**What is being asked**.
Look through the records below for the line holding "left elbow: (403, 657)". Write it out exactly, with each following line through the line holding "right back paw: (599, 825)".

Bounding boxes with keypoints
[Start of Attachment]
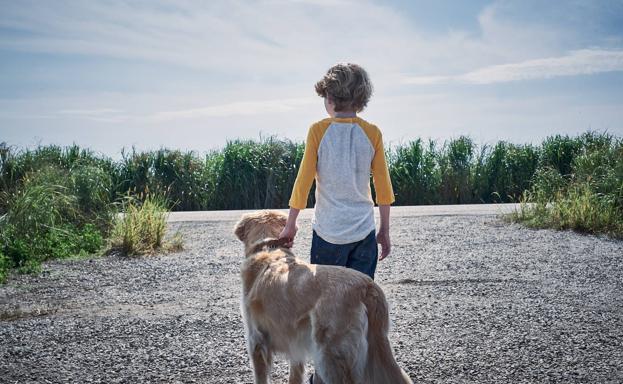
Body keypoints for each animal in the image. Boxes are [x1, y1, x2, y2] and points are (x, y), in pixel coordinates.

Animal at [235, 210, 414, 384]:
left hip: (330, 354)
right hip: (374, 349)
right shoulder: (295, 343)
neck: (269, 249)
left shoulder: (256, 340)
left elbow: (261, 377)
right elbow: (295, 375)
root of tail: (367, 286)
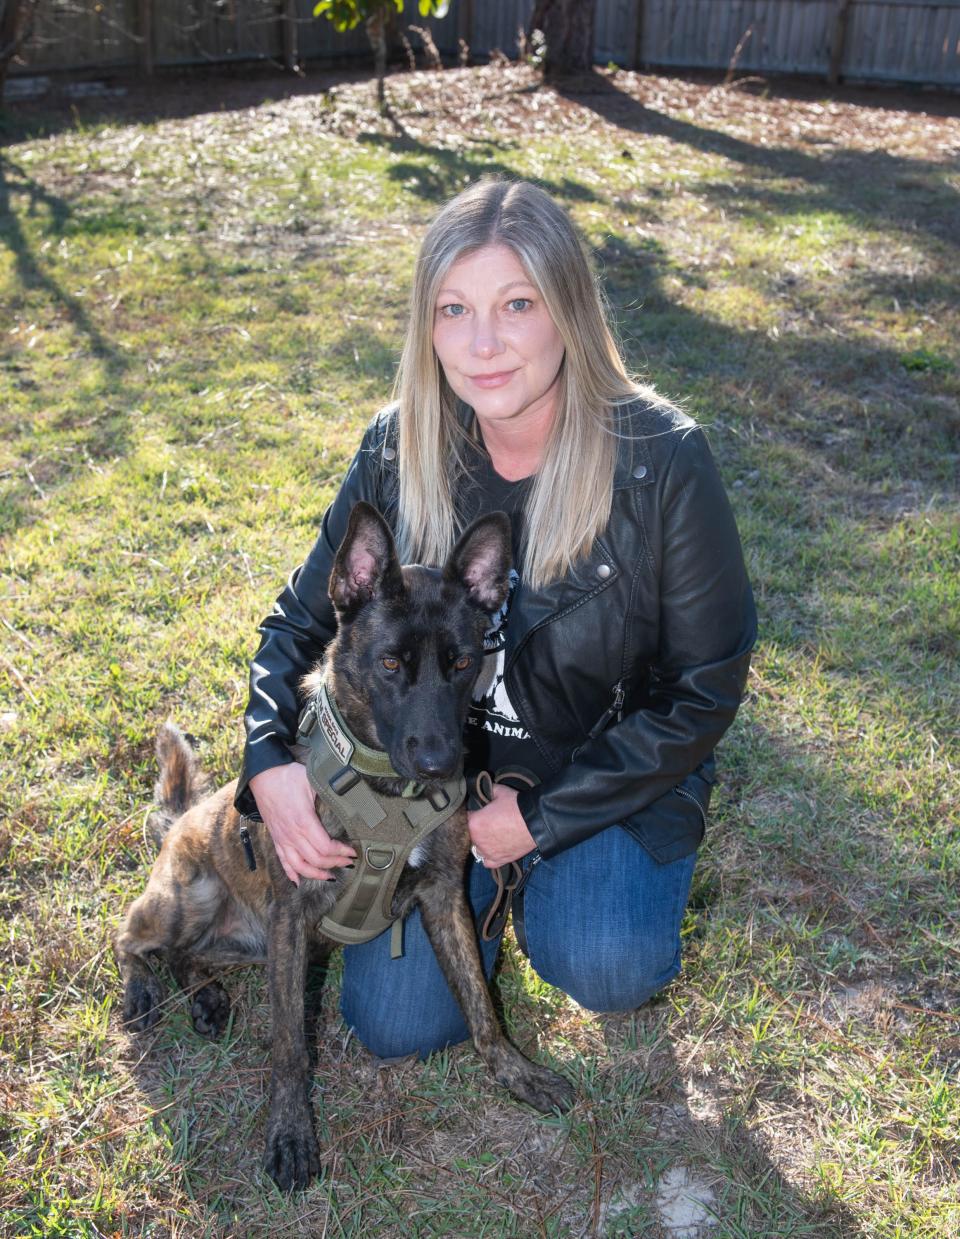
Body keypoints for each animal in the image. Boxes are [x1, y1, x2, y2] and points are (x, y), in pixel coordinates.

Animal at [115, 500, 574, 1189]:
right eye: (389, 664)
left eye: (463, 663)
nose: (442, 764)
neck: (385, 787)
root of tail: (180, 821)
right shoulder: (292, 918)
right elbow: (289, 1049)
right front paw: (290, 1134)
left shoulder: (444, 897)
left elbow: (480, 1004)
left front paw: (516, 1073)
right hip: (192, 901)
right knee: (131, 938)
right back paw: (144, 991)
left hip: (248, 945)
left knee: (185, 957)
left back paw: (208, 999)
[End of Attachment]
[Start of Attachment]
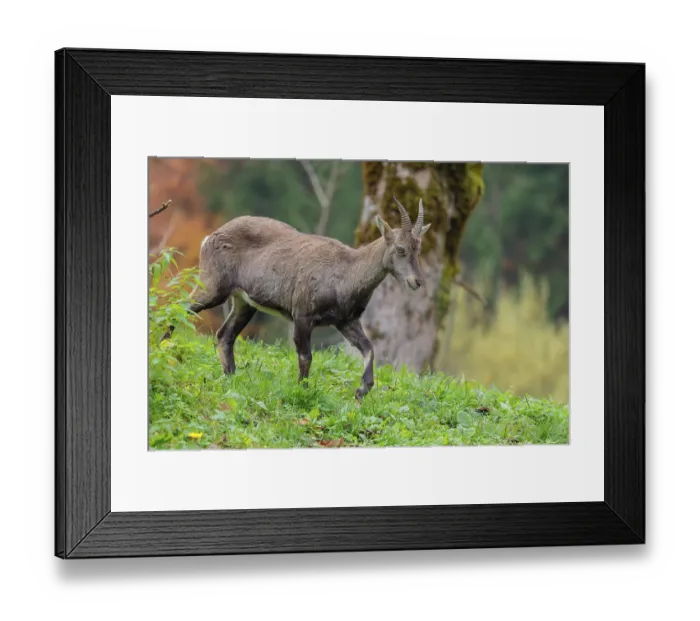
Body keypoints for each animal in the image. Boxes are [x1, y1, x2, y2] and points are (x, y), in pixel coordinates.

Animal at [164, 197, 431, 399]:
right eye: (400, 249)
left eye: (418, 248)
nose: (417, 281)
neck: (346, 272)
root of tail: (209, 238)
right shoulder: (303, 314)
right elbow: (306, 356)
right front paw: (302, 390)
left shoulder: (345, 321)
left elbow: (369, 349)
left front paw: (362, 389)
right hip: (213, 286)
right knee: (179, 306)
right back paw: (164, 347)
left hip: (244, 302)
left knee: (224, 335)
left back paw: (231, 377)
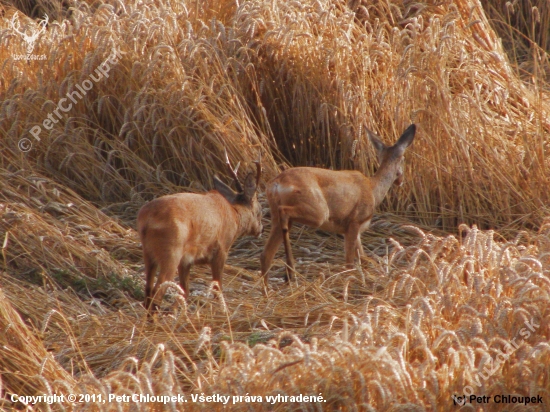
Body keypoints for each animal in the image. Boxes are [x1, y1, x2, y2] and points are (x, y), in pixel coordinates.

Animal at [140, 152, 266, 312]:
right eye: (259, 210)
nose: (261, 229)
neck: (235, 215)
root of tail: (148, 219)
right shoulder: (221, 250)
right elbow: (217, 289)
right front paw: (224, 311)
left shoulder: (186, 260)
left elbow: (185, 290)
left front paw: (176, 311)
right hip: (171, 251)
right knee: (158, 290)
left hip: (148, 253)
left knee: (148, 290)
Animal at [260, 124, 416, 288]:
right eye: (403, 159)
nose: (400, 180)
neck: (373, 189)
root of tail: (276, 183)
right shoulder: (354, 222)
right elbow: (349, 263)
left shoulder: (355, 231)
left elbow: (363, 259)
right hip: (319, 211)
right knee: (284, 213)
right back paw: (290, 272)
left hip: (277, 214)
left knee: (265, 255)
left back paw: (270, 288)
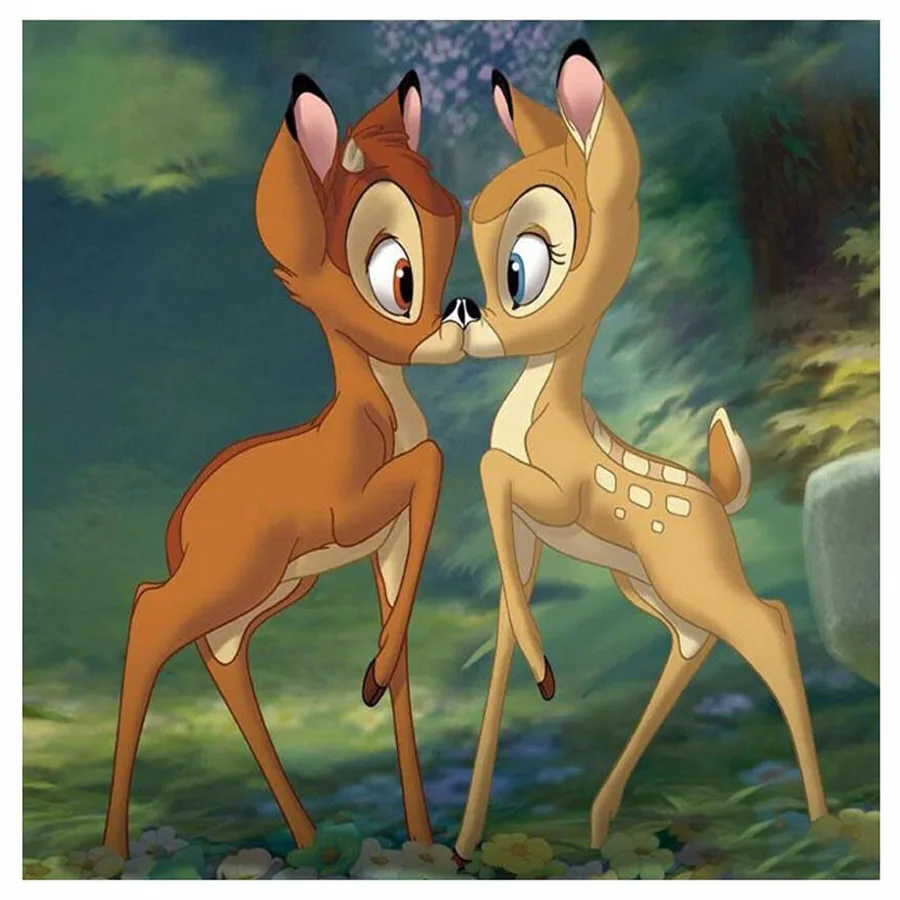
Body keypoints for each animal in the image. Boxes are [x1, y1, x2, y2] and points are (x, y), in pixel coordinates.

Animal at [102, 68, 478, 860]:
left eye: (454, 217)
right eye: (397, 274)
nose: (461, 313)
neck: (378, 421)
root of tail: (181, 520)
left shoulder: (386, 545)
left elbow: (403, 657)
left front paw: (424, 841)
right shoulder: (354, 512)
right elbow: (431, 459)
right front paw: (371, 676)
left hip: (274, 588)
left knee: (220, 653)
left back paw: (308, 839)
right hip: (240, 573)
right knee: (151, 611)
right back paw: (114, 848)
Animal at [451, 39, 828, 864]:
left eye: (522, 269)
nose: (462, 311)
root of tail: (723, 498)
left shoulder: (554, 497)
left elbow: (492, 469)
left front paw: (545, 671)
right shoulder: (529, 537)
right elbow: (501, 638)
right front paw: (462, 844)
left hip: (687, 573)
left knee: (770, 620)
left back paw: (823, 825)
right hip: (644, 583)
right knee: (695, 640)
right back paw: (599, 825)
[End of Attachment]
[Start of Attachment]
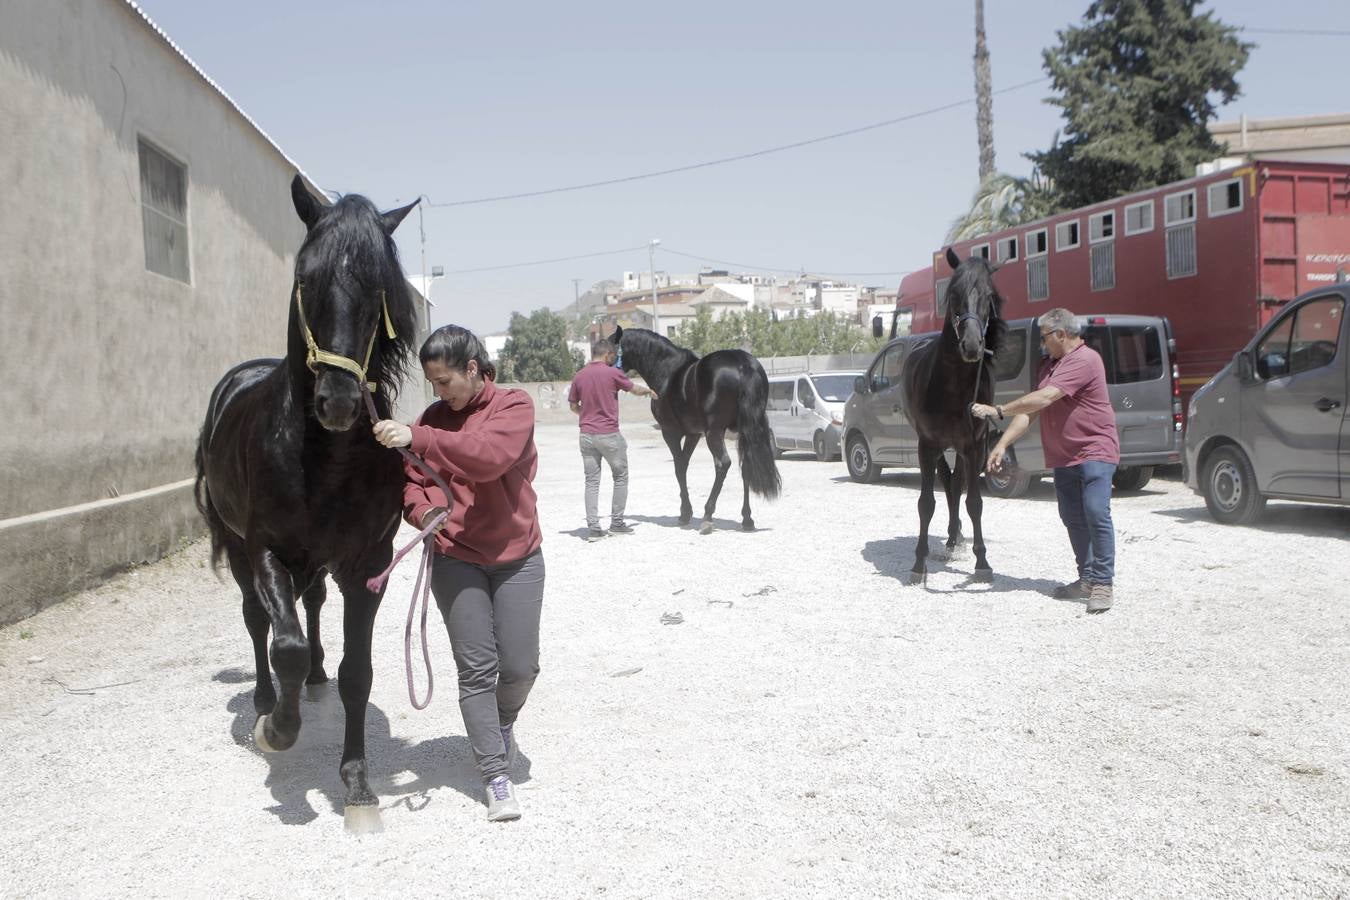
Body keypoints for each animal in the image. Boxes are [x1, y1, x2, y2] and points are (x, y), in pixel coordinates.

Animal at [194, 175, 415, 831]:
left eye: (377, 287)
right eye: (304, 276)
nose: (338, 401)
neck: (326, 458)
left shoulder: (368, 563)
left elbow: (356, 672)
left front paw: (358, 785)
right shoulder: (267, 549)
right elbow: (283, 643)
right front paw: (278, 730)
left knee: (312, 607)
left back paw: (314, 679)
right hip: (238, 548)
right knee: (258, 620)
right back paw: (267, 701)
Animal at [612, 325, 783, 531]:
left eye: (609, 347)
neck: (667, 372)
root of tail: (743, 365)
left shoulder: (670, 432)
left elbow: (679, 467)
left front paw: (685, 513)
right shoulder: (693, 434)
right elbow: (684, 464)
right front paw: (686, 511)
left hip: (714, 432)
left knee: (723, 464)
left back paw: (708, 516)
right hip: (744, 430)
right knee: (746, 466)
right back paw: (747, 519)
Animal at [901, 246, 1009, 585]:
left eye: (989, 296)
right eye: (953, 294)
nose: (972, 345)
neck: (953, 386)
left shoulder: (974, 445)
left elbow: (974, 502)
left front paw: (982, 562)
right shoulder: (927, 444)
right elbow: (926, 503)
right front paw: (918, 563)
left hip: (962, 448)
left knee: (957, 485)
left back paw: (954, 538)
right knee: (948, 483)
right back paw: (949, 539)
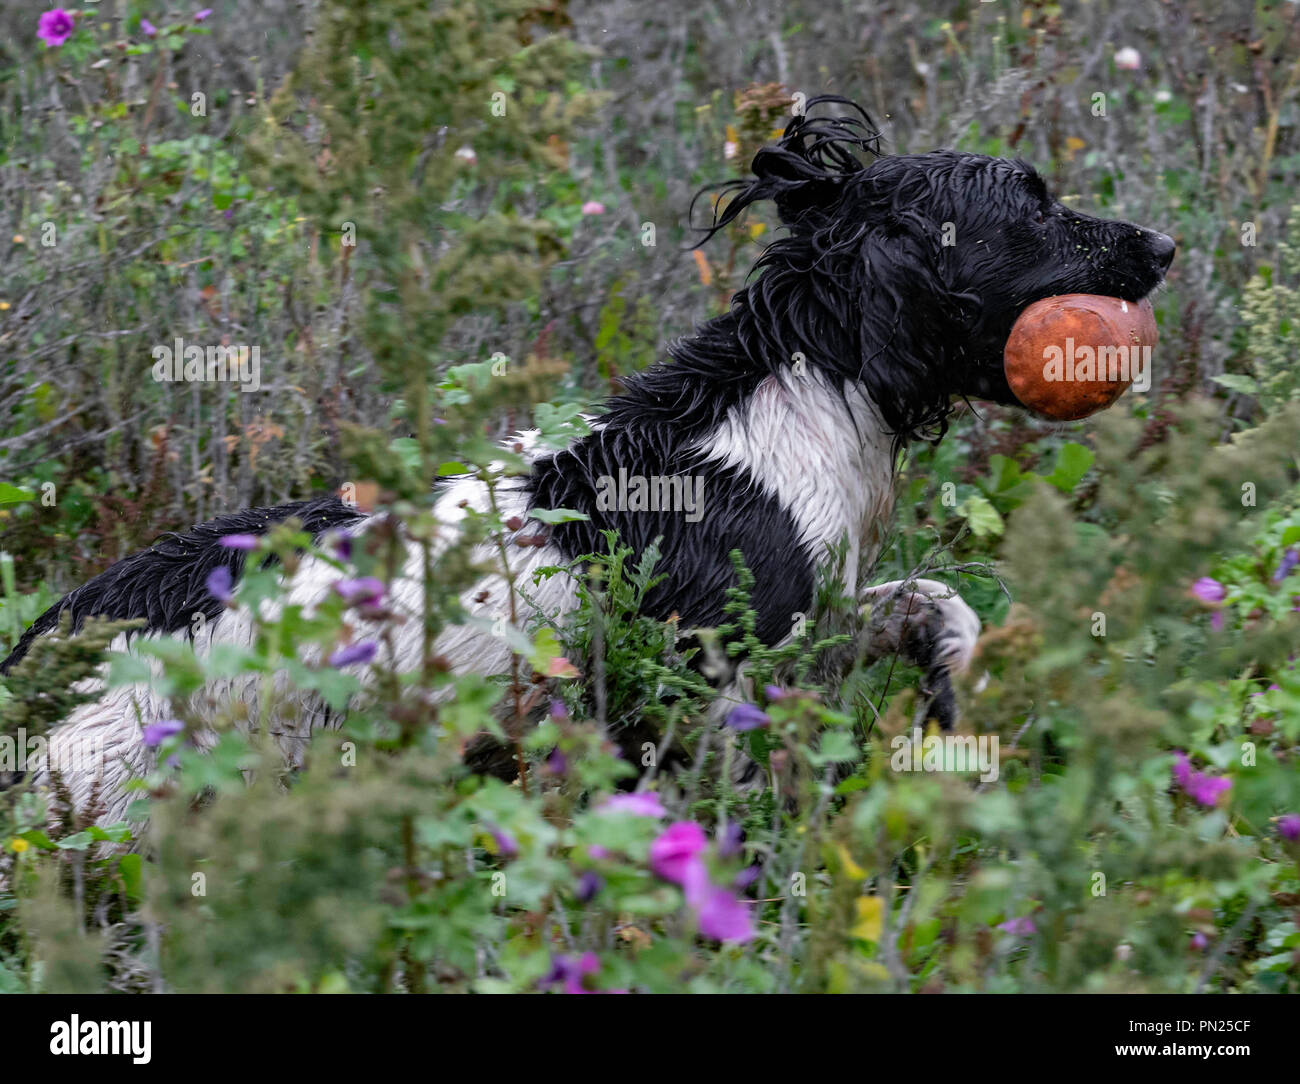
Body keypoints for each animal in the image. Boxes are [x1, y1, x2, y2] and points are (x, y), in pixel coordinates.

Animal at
[End of Attachment]
**Exercise answer**.
left elbow: (403, 657)
left front paw: (424, 841)
right shoulder: (354, 512)
right elbow: (431, 459)
right front paw: (371, 676)
left hip: (274, 588)
left knee: (220, 653)
left back paw: (308, 839)
right hip: (240, 573)
right knee: (151, 611)
right back paw: (114, 848)
Animal at [451, 39, 828, 864]:
left eye: (522, 269)
nose: (462, 311)
root of tail: (723, 498)
left shoulder: (554, 497)
left elbow: (492, 469)
left front paw: (545, 671)
right shoulder: (529, 537)
right elbow: (501, 638)
right front paw: (462, 844)
left hip: (687, 573)
left knee: (770, 620)
left back paw: (823, 825)
right hip: (644, 583)
right knee: (695, 640)
right back paw: (599, 825)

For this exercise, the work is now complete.